# Laser swamp question



## sreynolds (Aug 3, 2015)

What color lasers is everyone using? I have seen green a lot. Has any one used red? Just wondering how that would look?


----------



## FarscapeOne (Oct 10, 2013)

I think the reason everyone tends to use green is it's more visible to the human eye than the red lasers due to the wavelength of the light.


----------



## kallen (Jun 23, 2008)

Green says swamp and as farscapeone pointed out, much brighter than most of the rest of the colors. Red, blue says more sci-fi to me, although red in a hack and slash scene could work well.


----------



## Whispers in the Park (Apr 3, 2008)

I did a swamp room last year with green lasers and it was a huge hit.
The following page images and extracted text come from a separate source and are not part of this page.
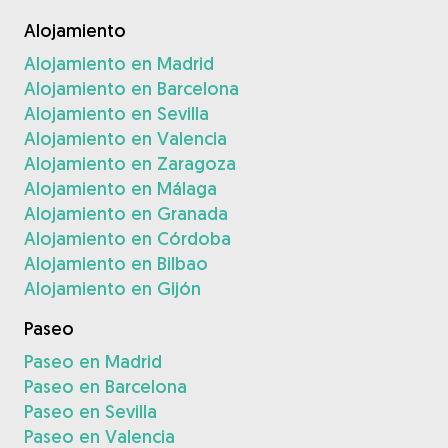
Alojamiento
Alojamiento en Madrid
Alojamiento en Barcelona
Alojamiento en Sevilla
Alojamiento en Valencia
Alojamiento en Zaragoza
Alojamiento en Málaga
Alojamiento en Granada
Alojamiento en Córdoba
Alojamiento en Bilbao
Alojamiento en Gijón
Paseo
Paseo en Madrid
Paseo en Barcelona
Paseo en Sevilla
Paseo en Valencia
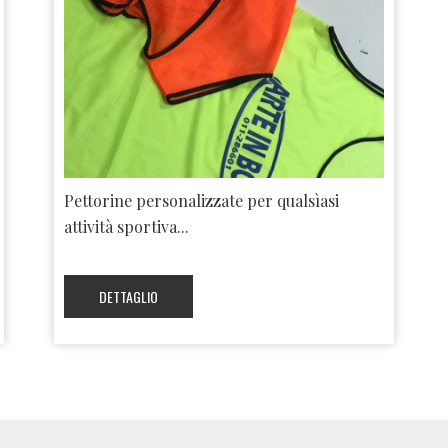
Pettorine personalizzate per qualsìasi
attività sportiva...
DETTAGLIO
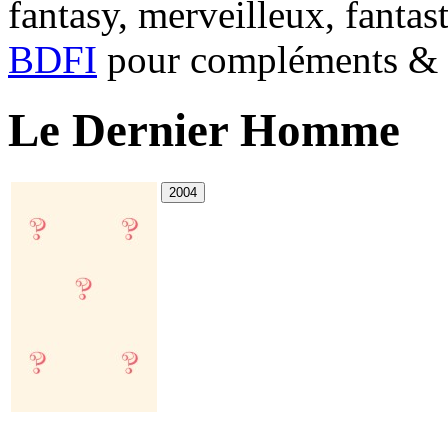
fantasy, merveilleux, fantas
BDFI
pour compléments & c
Le Dernier Homme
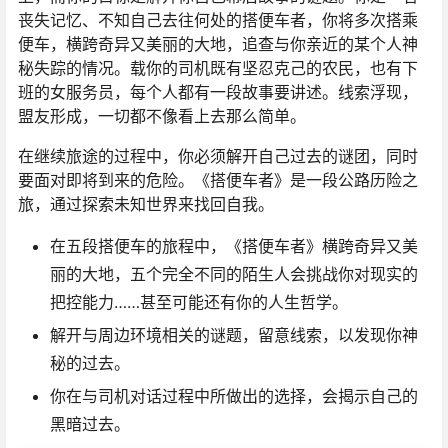
丧失记忆、不知自己去往何处的搭便车者，你将多次搭乘
便车，横跨奇异又美丽的大地，追查与你亲近的某个人神
秘失踪的情况。载你的司机既有坚忍克己的农民，也有下
班的女服务员，每个人都有一段故事要讲述。线索浮现，
盟友形成，一切都不像看上去那么简单。
在继续旅途的过程中，你必须解开自己过去的谜团，同时
要面对即将到来的危险。《搭便车者》是一段公路历险之
旅，通过探索未知世界来找回自我。
在五段搭便车的旅程中，《搭便车者》横跨奇异又美
丽的大地，五个完全不同的陌生人会挑战你对现实的
把控能力……甚至可能还有你的人生哲学。
解开与周边环境相关的谜题，留意线索，以发现你神
秘的过去。
你在与司机对话过程中所做出的选择，会揭示自己的
黑暗过去。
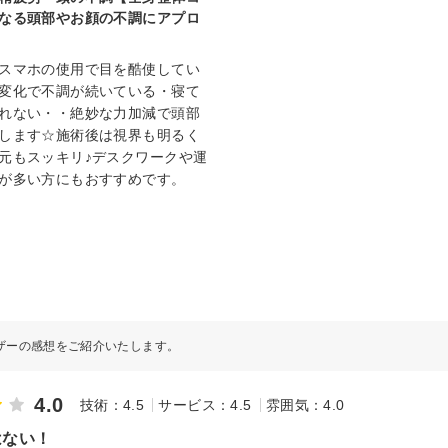
なる頭部やお顔の不調にアプロ
スマホの使用で目を酷使してい
変化で不調が続いている・寝て
れない・・絶妙な力加減で頭部
します☆施術後は視界も明るく
元もスッキリ♪デスクワークや運
が多い方にもおすすめです。
ザーの感想をご紹介いたします。
4.0
技術：4.5
サービス：4.5
雰囲気：4.0
はない！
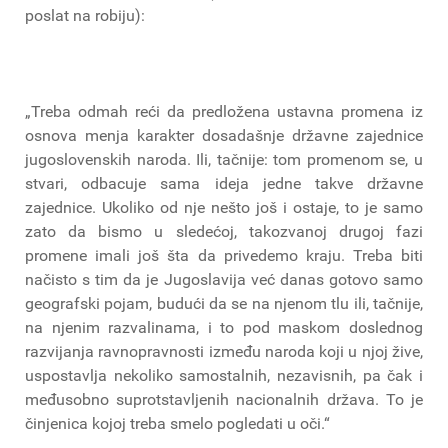
poslat na robiju):
„Treba odmah reći da predložena ustavna promena iz
osnova menja karakter dosadašnje državne zajednice
jugoslovenskih naroda. Ili, tačnije: tom promenom se, u
stvari, odbacuje sama ideja jedne takve državne
zajednice. Ukoliko od nje nešto još i ostaje, to je samo
zato da bismo u sledećoj, takozvanoj drugoj fazi
promene imali još šta da privedemo kraju. Treba biti
načisto s tim da je Jugoslavija već danas gotovo samo
geografski pojam, budući da se na njenom tlu ili, tačnije,
na njenim razvalinama, i to pod maskom doslednog
razvijanja ravnopravnosti između naroda koji u njoj žive,
uspostavlja nekoliko samostalnih, nezavisnih, pa čak i
međusobno suprotstavljenih nacionalnih država. To je
činjenica kojoj treba smelo pogledati u oči.“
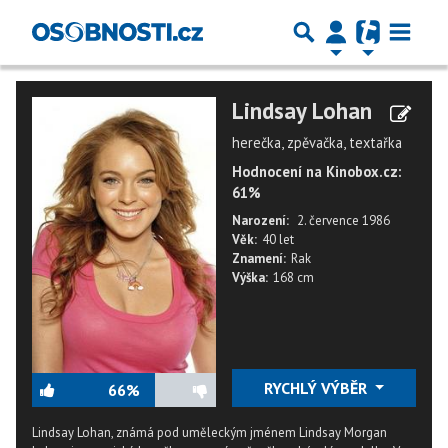
Lindsay Lohan
herečka, zpěvačka, textařka
Hodnocení na Kinobox.cz:
61%
Narození:
2. července 1986
Věk:
40 let
Znamení:
Rak
Výška:
168 cm
RYCHLÝ VÝBĚR
66%
Lindsay Lohan, známá pod uměleckým jménem Lindsay Morgan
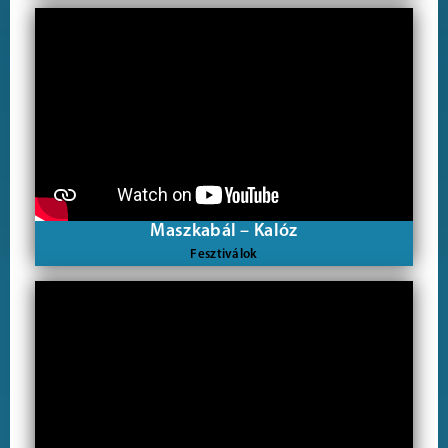
Maszkabál – Kalóz
Fesztiválok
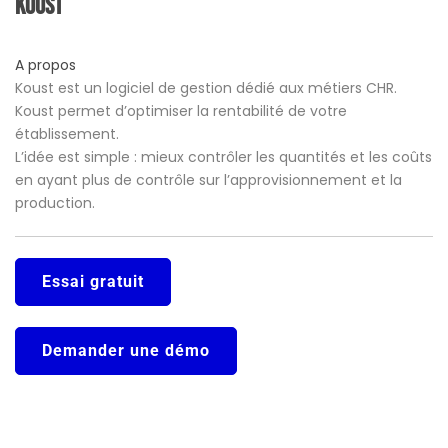
Koust
A propos
Koust est un logiciel de gestion dédié aux métiers CHR.
Koust permet d’optimiser la rentabilité de votre
établissement.
L’idée est simple : mieux contrôler les quantités et les coûts
en ayant plus de contrôle sur l’approvisionnement et la
production.
Essai gratuit
Demander une démo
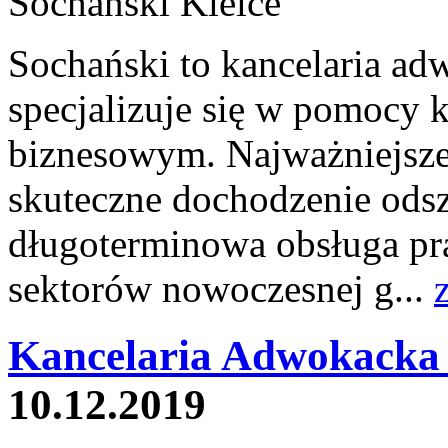
Sochański to kancelaria adw
specjalizuje się w pomocy
biznesowym. Najważniejsze 
skuteczne dochodzenie od
długoterminowa obsługa pr
sektorów nowoczesnej g...
Kancelaria Adwokacka
10.12.2019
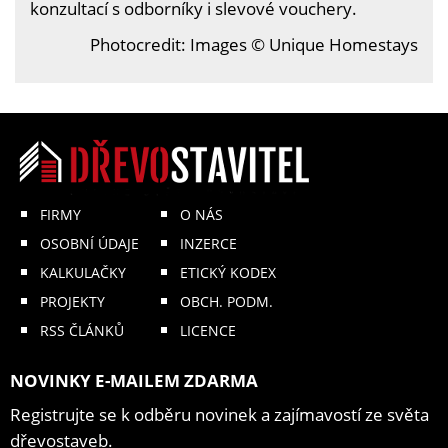
konzultací s odborníky i slevové vouchery.
Photocredit: Images © Unique Homestays
FIRMY
O NÁS
OSOBNÍ ÚDAJE
INZERCE
KALKULAČKY
ETICKÝ KODEX
PROJEKTY
OBCH. PODM.
RSS ČLÁNKŮ
LICENCE
NOVINKY E-MAILEM ZDARMA
Registrujte se k odběru novinek a zajímavostí ze světa
dřevostaveb.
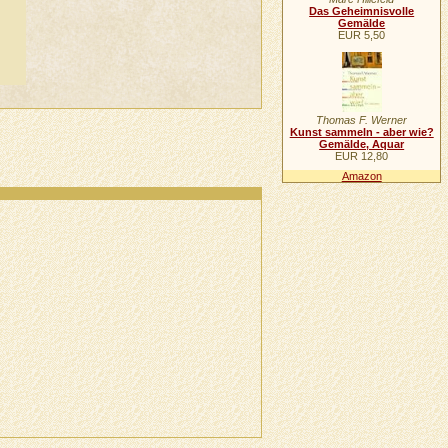
Das Geheimnisvolle
Gemälde
EUR 5,50
Thomas F. Werner
Kunst sammeln - aber wie?
Gemälde, Aquar
EUR 12,80
Amazon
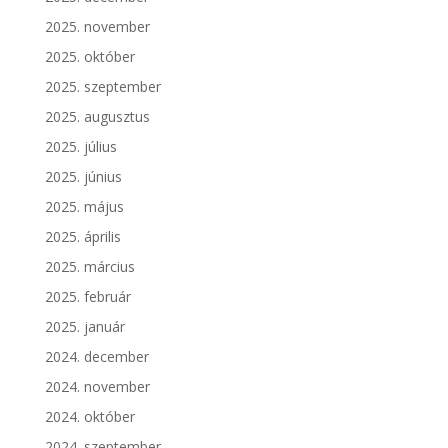
2025. november
2025. október
2025. szeptember
2025. augusztus
2025. július
2025. június
2025. május
2025. április
2025. március
2025. február
2025. január
2024. december
2024. november
2024. október
2024. szeptember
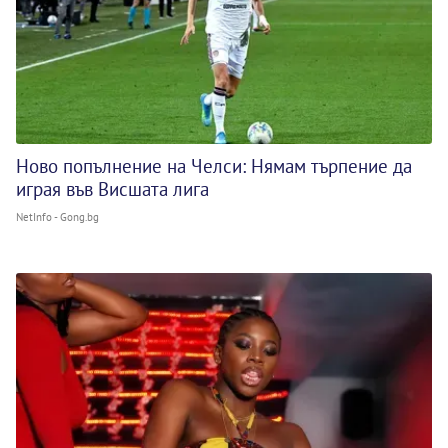
Ново попълнение на Челси: Нямам търпение да
играя във Висшата лига
NetInfo - Gong.bg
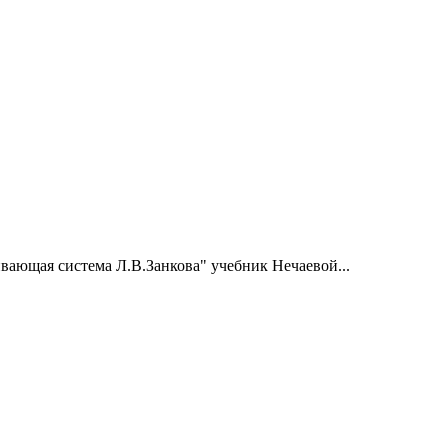
вающая система Л.В.Занкова" учебник Нечаевой...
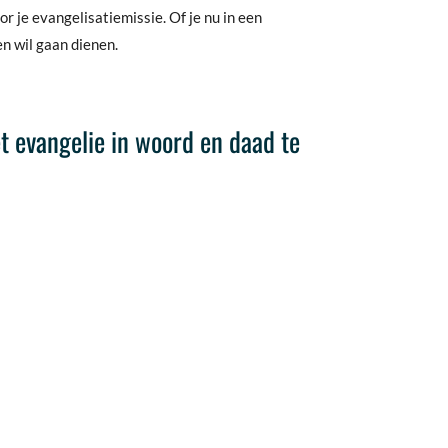
r je evangelisatiemissie. Of je nu in een
en wil gaan dienen.
t evangelie in woord en daad te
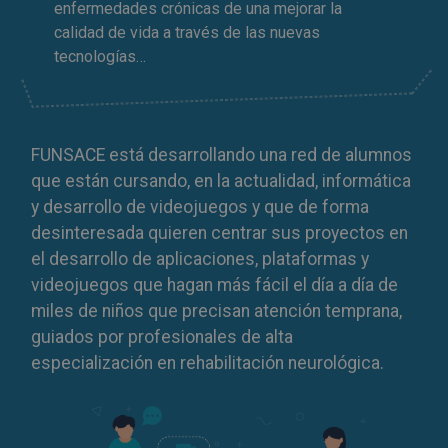
enfermedades crónicas de una mejorar la
calidad de vida a través de las nuevas
tecnologías…
FUNSACE está desarrollando una red de alumnos
que están cursando, en la actualidad, informática
y desarrollo de videojuegos y que de forma
desinteresada quieren centrar sus proyectos en
el desarrollo de aplicaciones, plataformas y
videojuegos que hagan más fácil el día a día de
miles de niños que precisan atención temprana,
guiados por profesionales de alta
especialización en rehabilitación neurológica.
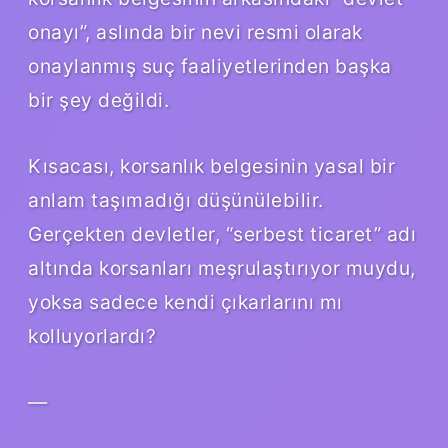
onayı”, aslında bir nevi resmi olarak
onaylanmış suç faaliyetlerinden başka
bir şey değildi.
Kısacası, korsanlık belgesinin yasal bir
anlam taşımadığı düşünülebilir.
Gerçekten devletler, “serbest ticaret” adı
altında korsanları meşrulaştırıyor muydu,
yoksa sadece kendi çıkarlarını mı
kolluyorlardı?
—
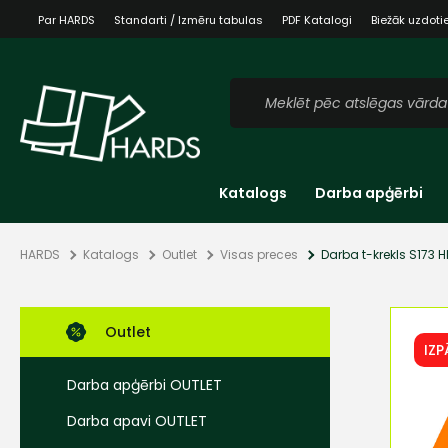
Par HARDS
Standarti / Izmēru tabulas
PDF Katalogi
Biežāk uzdoti
Katalogs
Darba apģērbi
HARDS
Katalogs
Outlet
Visas preces
Darba t-krekls S173 H
Outlet
IZ
Darba apģērbi OUTLET
Darba apavi OUTLET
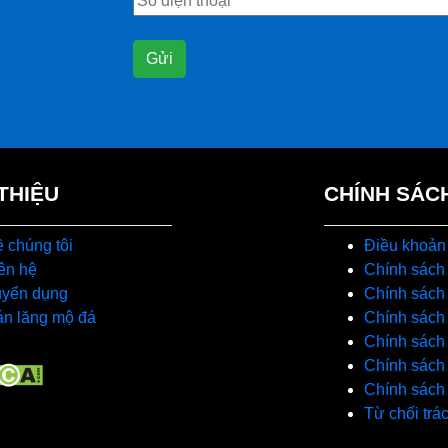
 THIỆU
CHÍNH SÁC
 chúng tôi
Điều khoản
ên hệ
Chính sách
uyển dụng
Chính sách 
n lăng mộ đá
Chính sách 
Chính sách
Chính sách
Chính sách
Từ chối trá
I bought mine on ebay for a fraction of the cost, but they shipped directly from China so took a bit longer. Just look up Industrial 532nm 50mW Green Laser LINE Module/with power adapt and bracket and you can get them around $20 or less each. Get more than you think you need. I used 6 in a room that was 16 x 12.


----------



## HallowEve (Apr 13, 2009)

What is a great laser to use that isn't extremely expensive these days? That will do the effect without modifying or adding mirrors?


----------



## charlie (Jul 9, 2007)

Wow! I've never seen or heard of these. This is awesome. After checking the price, ($900!) I decided it would be a no-go - but then I saw Whisper's post! This is something I may try this year.


----------



## Hauntactor (Nov 27, 2016)

Whispers in the Park said:


> I did a swamp room last year with green lasers and it was a huge hit. I bought mine on ebay for a fraction of the cost, but they shipped directly from China so took a bit longer. Just look up Industrial 532nm 50mW Green Laser LINE Module/with power adapt and bracket and you can get them around $20 or less each. Get more than you think you need. I used 6 in a room that was 16 x 12.


How did they look in a room that size? I'm planning on using the effect in my garage for a party this year. I've never really seen them used in a room larger than like 100 sq/ft though.


----------